Collected data entries:
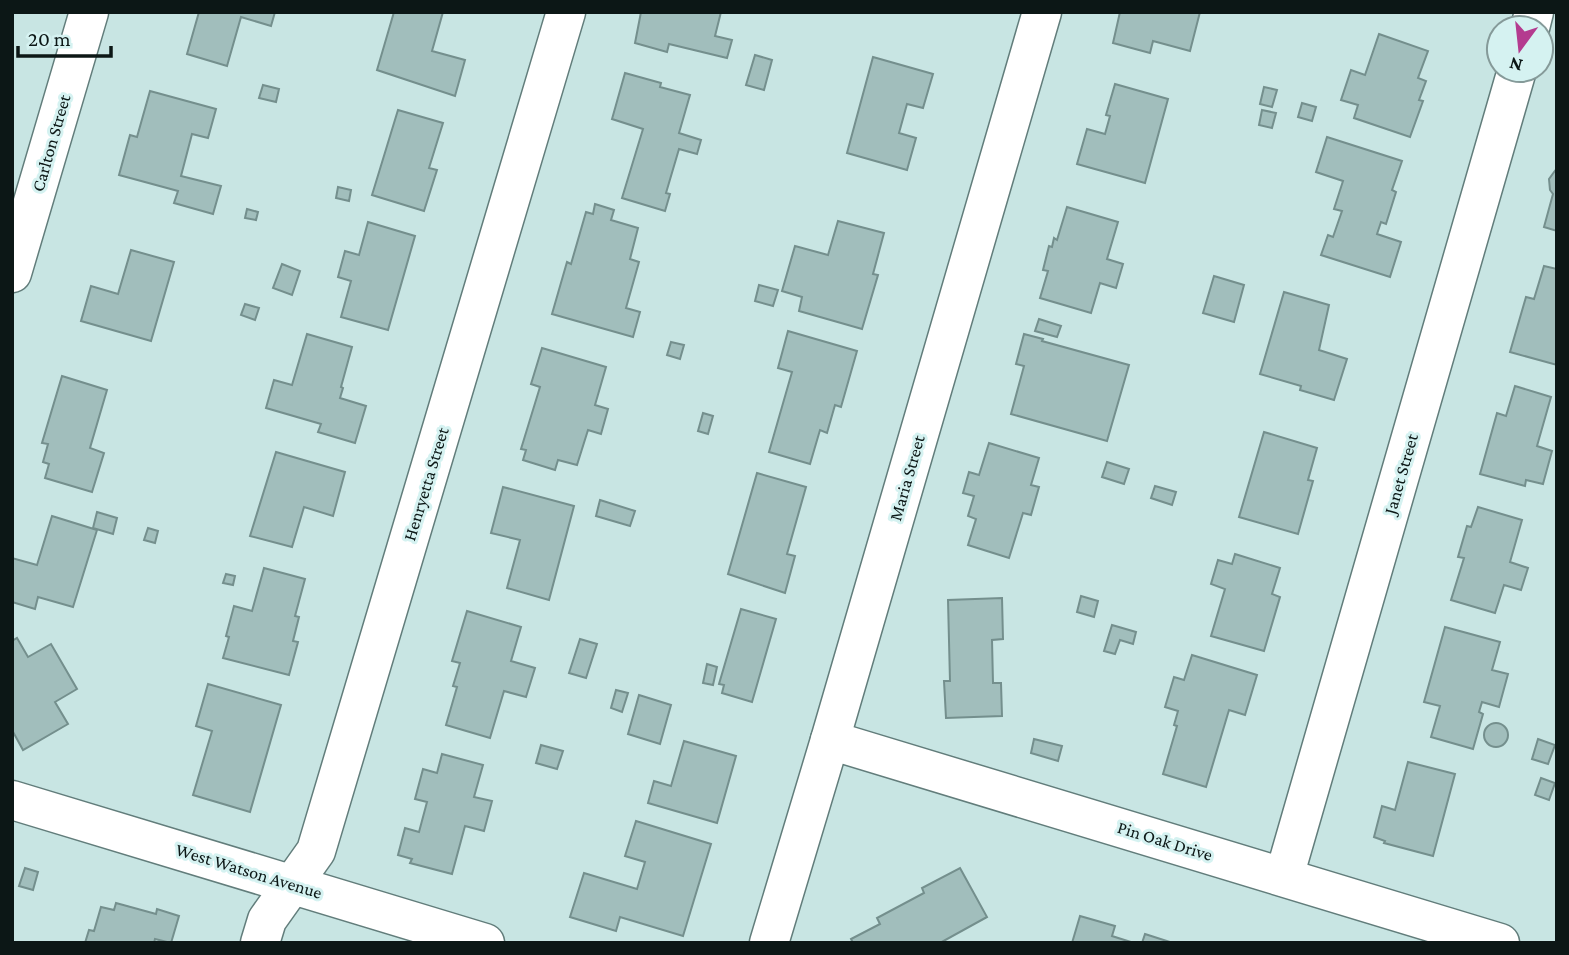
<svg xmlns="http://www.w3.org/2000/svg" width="1569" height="955" viewBox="0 0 1569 955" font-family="'Crimson Pro',serif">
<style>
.building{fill:#a1bebc;stroke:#748f8d;stroke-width:2}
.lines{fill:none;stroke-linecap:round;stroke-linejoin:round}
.minor-casing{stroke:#627d7b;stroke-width:41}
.minor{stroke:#fff;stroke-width:38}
.labels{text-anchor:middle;stroke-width:6;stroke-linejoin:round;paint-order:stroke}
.street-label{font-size:18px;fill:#0c1716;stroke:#d5f2f1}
</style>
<rect width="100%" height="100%" fill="#c8e5e3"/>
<g class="building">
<polygon points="199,12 275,12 271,26 241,17 227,66 187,54"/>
<polygon points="394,12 443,12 432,51 465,60 455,96 377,70"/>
<polygon points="641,12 721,12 715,36 732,40 727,58 669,44 667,52 635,43"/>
<polygon points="1120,12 1200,12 1190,51 1153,41 1150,53 1113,43"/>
<polygon points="1379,34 1428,51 1418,78 1426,81 1419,100 1423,101 1410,137 1354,118 1358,105 1341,100 1351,70 1365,75"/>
<polygon points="755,55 772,60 764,90 746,85"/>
<polygon points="873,57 933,74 923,108 907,104 899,133 916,138 907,170 847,153"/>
<polygon points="625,73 661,83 660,87 690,95 679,133 701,140 697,154 679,149 666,193 670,194 665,211 622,198 643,129 612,119"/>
<polygon points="1115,84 1168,99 1145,183 1077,164 1087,129 1105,134 1110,116 1106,115"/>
<polygon points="263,85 279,89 276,102 259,98"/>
<polygon points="1264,87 1277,90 1272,107 1260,104"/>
<polygon points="150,91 216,109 208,138 192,134 181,176 221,186 213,214 174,203 178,191 119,175 130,135 137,137"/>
<polygon points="1302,103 1316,107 1312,121 1298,117"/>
<polygon points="398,110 443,123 429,168 437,170 424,211 372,195"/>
<polygon points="1262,110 1276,113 1272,128 1259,125"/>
<polygon points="1327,137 1402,161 1392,190 1396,192 1386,224 1381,222 1377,234 1401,242 1390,277 1321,255 1328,235 1333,237 1342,211 1334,209 1343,181 1316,172"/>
<polygon points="1557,168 1557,231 1544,227 1553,194 1550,190 1549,179"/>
<polygon points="338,187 351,190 349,201 336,198"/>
<polygon points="595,204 614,210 611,220 638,228 630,259 639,262 626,308 640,312 633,337 552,314 567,262 571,264 586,212 593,214"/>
<polygon points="1067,207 1118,222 1107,259 1123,264 1116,288 1100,283 1091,313 1040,298 1048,271 1043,270 1049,246 1052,247 1054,238 1057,240"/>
<polygon points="247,209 258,212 256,220 245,218"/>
<polygon points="838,221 884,233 873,274 878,275 862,329 799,311 802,297 782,291 795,246 828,255"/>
<polygon points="368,222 415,236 388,330 341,317 351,281 338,277 345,251 359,255"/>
<polygon points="131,250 174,262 151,341 81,321 91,286 118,294"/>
<polygon points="282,264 300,271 292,295 273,288"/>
<polygon points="1544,266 1557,269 1557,365 1510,352 1526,297 1534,299"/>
<polygon points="1214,276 1244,285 1234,322 1203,313"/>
<polygon points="759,285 778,290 773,306 755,301"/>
<polygon points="1284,292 1329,305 1319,350 1347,359 1334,400 1300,390 1301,386 1260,374"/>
<polygon points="245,304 259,308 255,320 241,315"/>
<polygon points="1039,319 1061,326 1057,337 1035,331"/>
<polygon points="788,331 857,351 841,407 835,405 827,433 820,430 810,464 769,452 792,372 778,368"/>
<polygon points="307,334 352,347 341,387 343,388 340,398 366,406 355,443 318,432 321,424 266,408 274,380 292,385"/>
<polygon points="1024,334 1043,339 1042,341 1129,365 1107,441 1011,414 1024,366 1016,364"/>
<polygon points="671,342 684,345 680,359 667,355"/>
<polygon points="542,348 606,367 595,405 608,409 601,434 588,430 577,465 558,460 555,470 523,460 526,450 521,449 540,387 531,384"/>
<polygon points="62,376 107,390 90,448 104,453 92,492 45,478 49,464 43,462 48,444 42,443"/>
<polygon points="1515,386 1551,397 1537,446 1552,451 1543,484 1526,480 1525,486 1480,474 1497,413 1506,416"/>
<polygon points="703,413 713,416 708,434 698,431"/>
<polygon points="1264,432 1317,448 1308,480 1313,481 1298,534 1239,517"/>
<polygon points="989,443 1039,458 1031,485 1039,487 1031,515 1023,513 1009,558 968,545 976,519 968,516 974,496 963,493 969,472 979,475"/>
<polygon points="276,452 345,472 333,516 304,507 292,547 250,536"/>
<polygon points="1107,462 1129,469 1124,484 1102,477"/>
<polygon points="757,473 806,487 787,554 795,556 785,593 728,574"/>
<polygon points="1155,486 1176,492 1172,505 1151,498"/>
<polygon points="503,487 574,506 549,600 507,588 520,540 491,533"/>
<polygon points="600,500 635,511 630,526 596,516"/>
<polygon points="1478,507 1522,520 1510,562 1528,568 1521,590 1504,585 1495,613 1451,600 1464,558 1458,557 1467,526 1471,527"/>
<polygon points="97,512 117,518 113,534 93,528"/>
<polygon points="52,516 97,530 73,607 38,597 35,609 12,602 12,558 37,565"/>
<polygon points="148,528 158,531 155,543 144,540"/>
<polygon points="1235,554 1280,568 1272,594 1280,597 1264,651 1211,636 1225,589 1211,584 1218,560 1232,564"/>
<polygon points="264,568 305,579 295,616 299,617 293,641 298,642 289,675 223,658 229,637 226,636 234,606 252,611"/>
<polygon points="226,574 235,576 233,585 223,583"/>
<polygon points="1081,596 1098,601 1094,617 1077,612"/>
<polygon points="1002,598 1003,639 992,640 993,683 1001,683 1002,716 946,718 944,681 950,681 948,600"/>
<polygon points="741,609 776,619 752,702 722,693 724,685 719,684"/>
<polygon points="467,611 521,627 511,661 535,668 526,697 504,691 490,738 446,725 457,687 453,686 460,663 452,661"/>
<polygon points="1112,625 1136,632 1133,644 1120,640 1115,654 1104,651"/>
<polygon points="1445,627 1500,642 1492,670 1508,674 1499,707 1482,702 1479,712 1483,714 1473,749 1431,737 1440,706 1424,702"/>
<polygon points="17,638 28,657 51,644 77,689 55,702 68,724 23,750 12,730 12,641"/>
<polygon points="580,639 597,644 586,678 569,673"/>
<polygon points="1192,655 1257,675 1245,715 1229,710 1206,787 1163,774 1177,726 1174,725 1178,711 1165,707 1174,677 1184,680"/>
<polygon points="707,664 717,667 713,685 703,683"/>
<polygon points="208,684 281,705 250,812 193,795 212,731 196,726"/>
<polygon points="616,690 628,693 622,712 611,708"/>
<polygon points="639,695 671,705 660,744 628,734"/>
<circle cx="1496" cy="735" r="12"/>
<polygon points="1034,739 1062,746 1058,761 1031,753"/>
<polygon points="1538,739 1555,745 1548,764 1532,759"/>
<polygon points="684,741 736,756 717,823 648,803 654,781 671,786"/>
<polygon points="541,745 563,751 557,769 536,763"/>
<polygon points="442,754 483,765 474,797 492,801 484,831 465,826 452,874 410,863 412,859 398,855 405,828 419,832 427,802 415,799 423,769 437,773"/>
<polygon points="1408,762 1455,774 1433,856 1384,843 1385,841 1374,837 1382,806 1395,810"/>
<polygon points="1541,778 1555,783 1549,800 1535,795"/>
<polygon points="636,821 711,844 683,936 620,917 616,931 570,917 584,873 637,889 645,862 625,856"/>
<polygon points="25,868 38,872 33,890 19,886"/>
<polygon points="960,868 987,917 940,943 853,943 851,939 880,924 877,918 924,893 922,888"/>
<polygon points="116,903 156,914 157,909 179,916 171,943 155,939 154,943 85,943 89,930 94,931 101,907 114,910"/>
<polygon points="1080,916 1115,926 1112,936 1134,943 1072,943"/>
<polygon points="1145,934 1173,943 1142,943"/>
</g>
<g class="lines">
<defs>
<g id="minor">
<polyline points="1530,28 1534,12"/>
<polyline points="12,273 89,12"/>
<polyline points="830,740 1500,943"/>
<polyline points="12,800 485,943"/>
<polyline points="1284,877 1517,70"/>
<polyline points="260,943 267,920 316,851 566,12"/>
<polyline points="769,943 830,740 1042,12"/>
</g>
</defs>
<use href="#minor" class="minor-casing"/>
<use href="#minor" class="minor"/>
</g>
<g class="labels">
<g class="street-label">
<text transform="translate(51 143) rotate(-74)" y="6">Carlton Street</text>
<text transform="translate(1401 474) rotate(-74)" y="6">Janet Street</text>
<text transform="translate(907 478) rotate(-74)" y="6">Maria Street</text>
<text transform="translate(426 484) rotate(-73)" y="6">Henryetta Street</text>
<text transform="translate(1165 841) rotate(17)" y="6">Pin Oak Drive</text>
<text transform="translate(249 871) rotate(17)" y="6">West Watson Avenue</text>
</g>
</g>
<rect width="1569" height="955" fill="none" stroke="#0c1716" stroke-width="28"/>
<g transform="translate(1520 49) rotate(195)"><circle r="33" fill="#d5f2f1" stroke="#859a99" stroke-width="2"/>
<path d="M0-5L12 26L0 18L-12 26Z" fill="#b43b8f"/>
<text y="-10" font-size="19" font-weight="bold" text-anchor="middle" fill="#0c1716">N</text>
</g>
<path d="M18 46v10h93v-10" fill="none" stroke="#0c1716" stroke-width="3.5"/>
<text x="28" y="46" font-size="21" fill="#0c1716" stroke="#d5f2f1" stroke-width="5" paint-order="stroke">20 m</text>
</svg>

→ **What to do**
Could you copy every line from the records that has "lines" in it?

→ **Written response**
.lines{fill:none;stroke-linecap:round;stroke-linejoin:round}
<g class="lines">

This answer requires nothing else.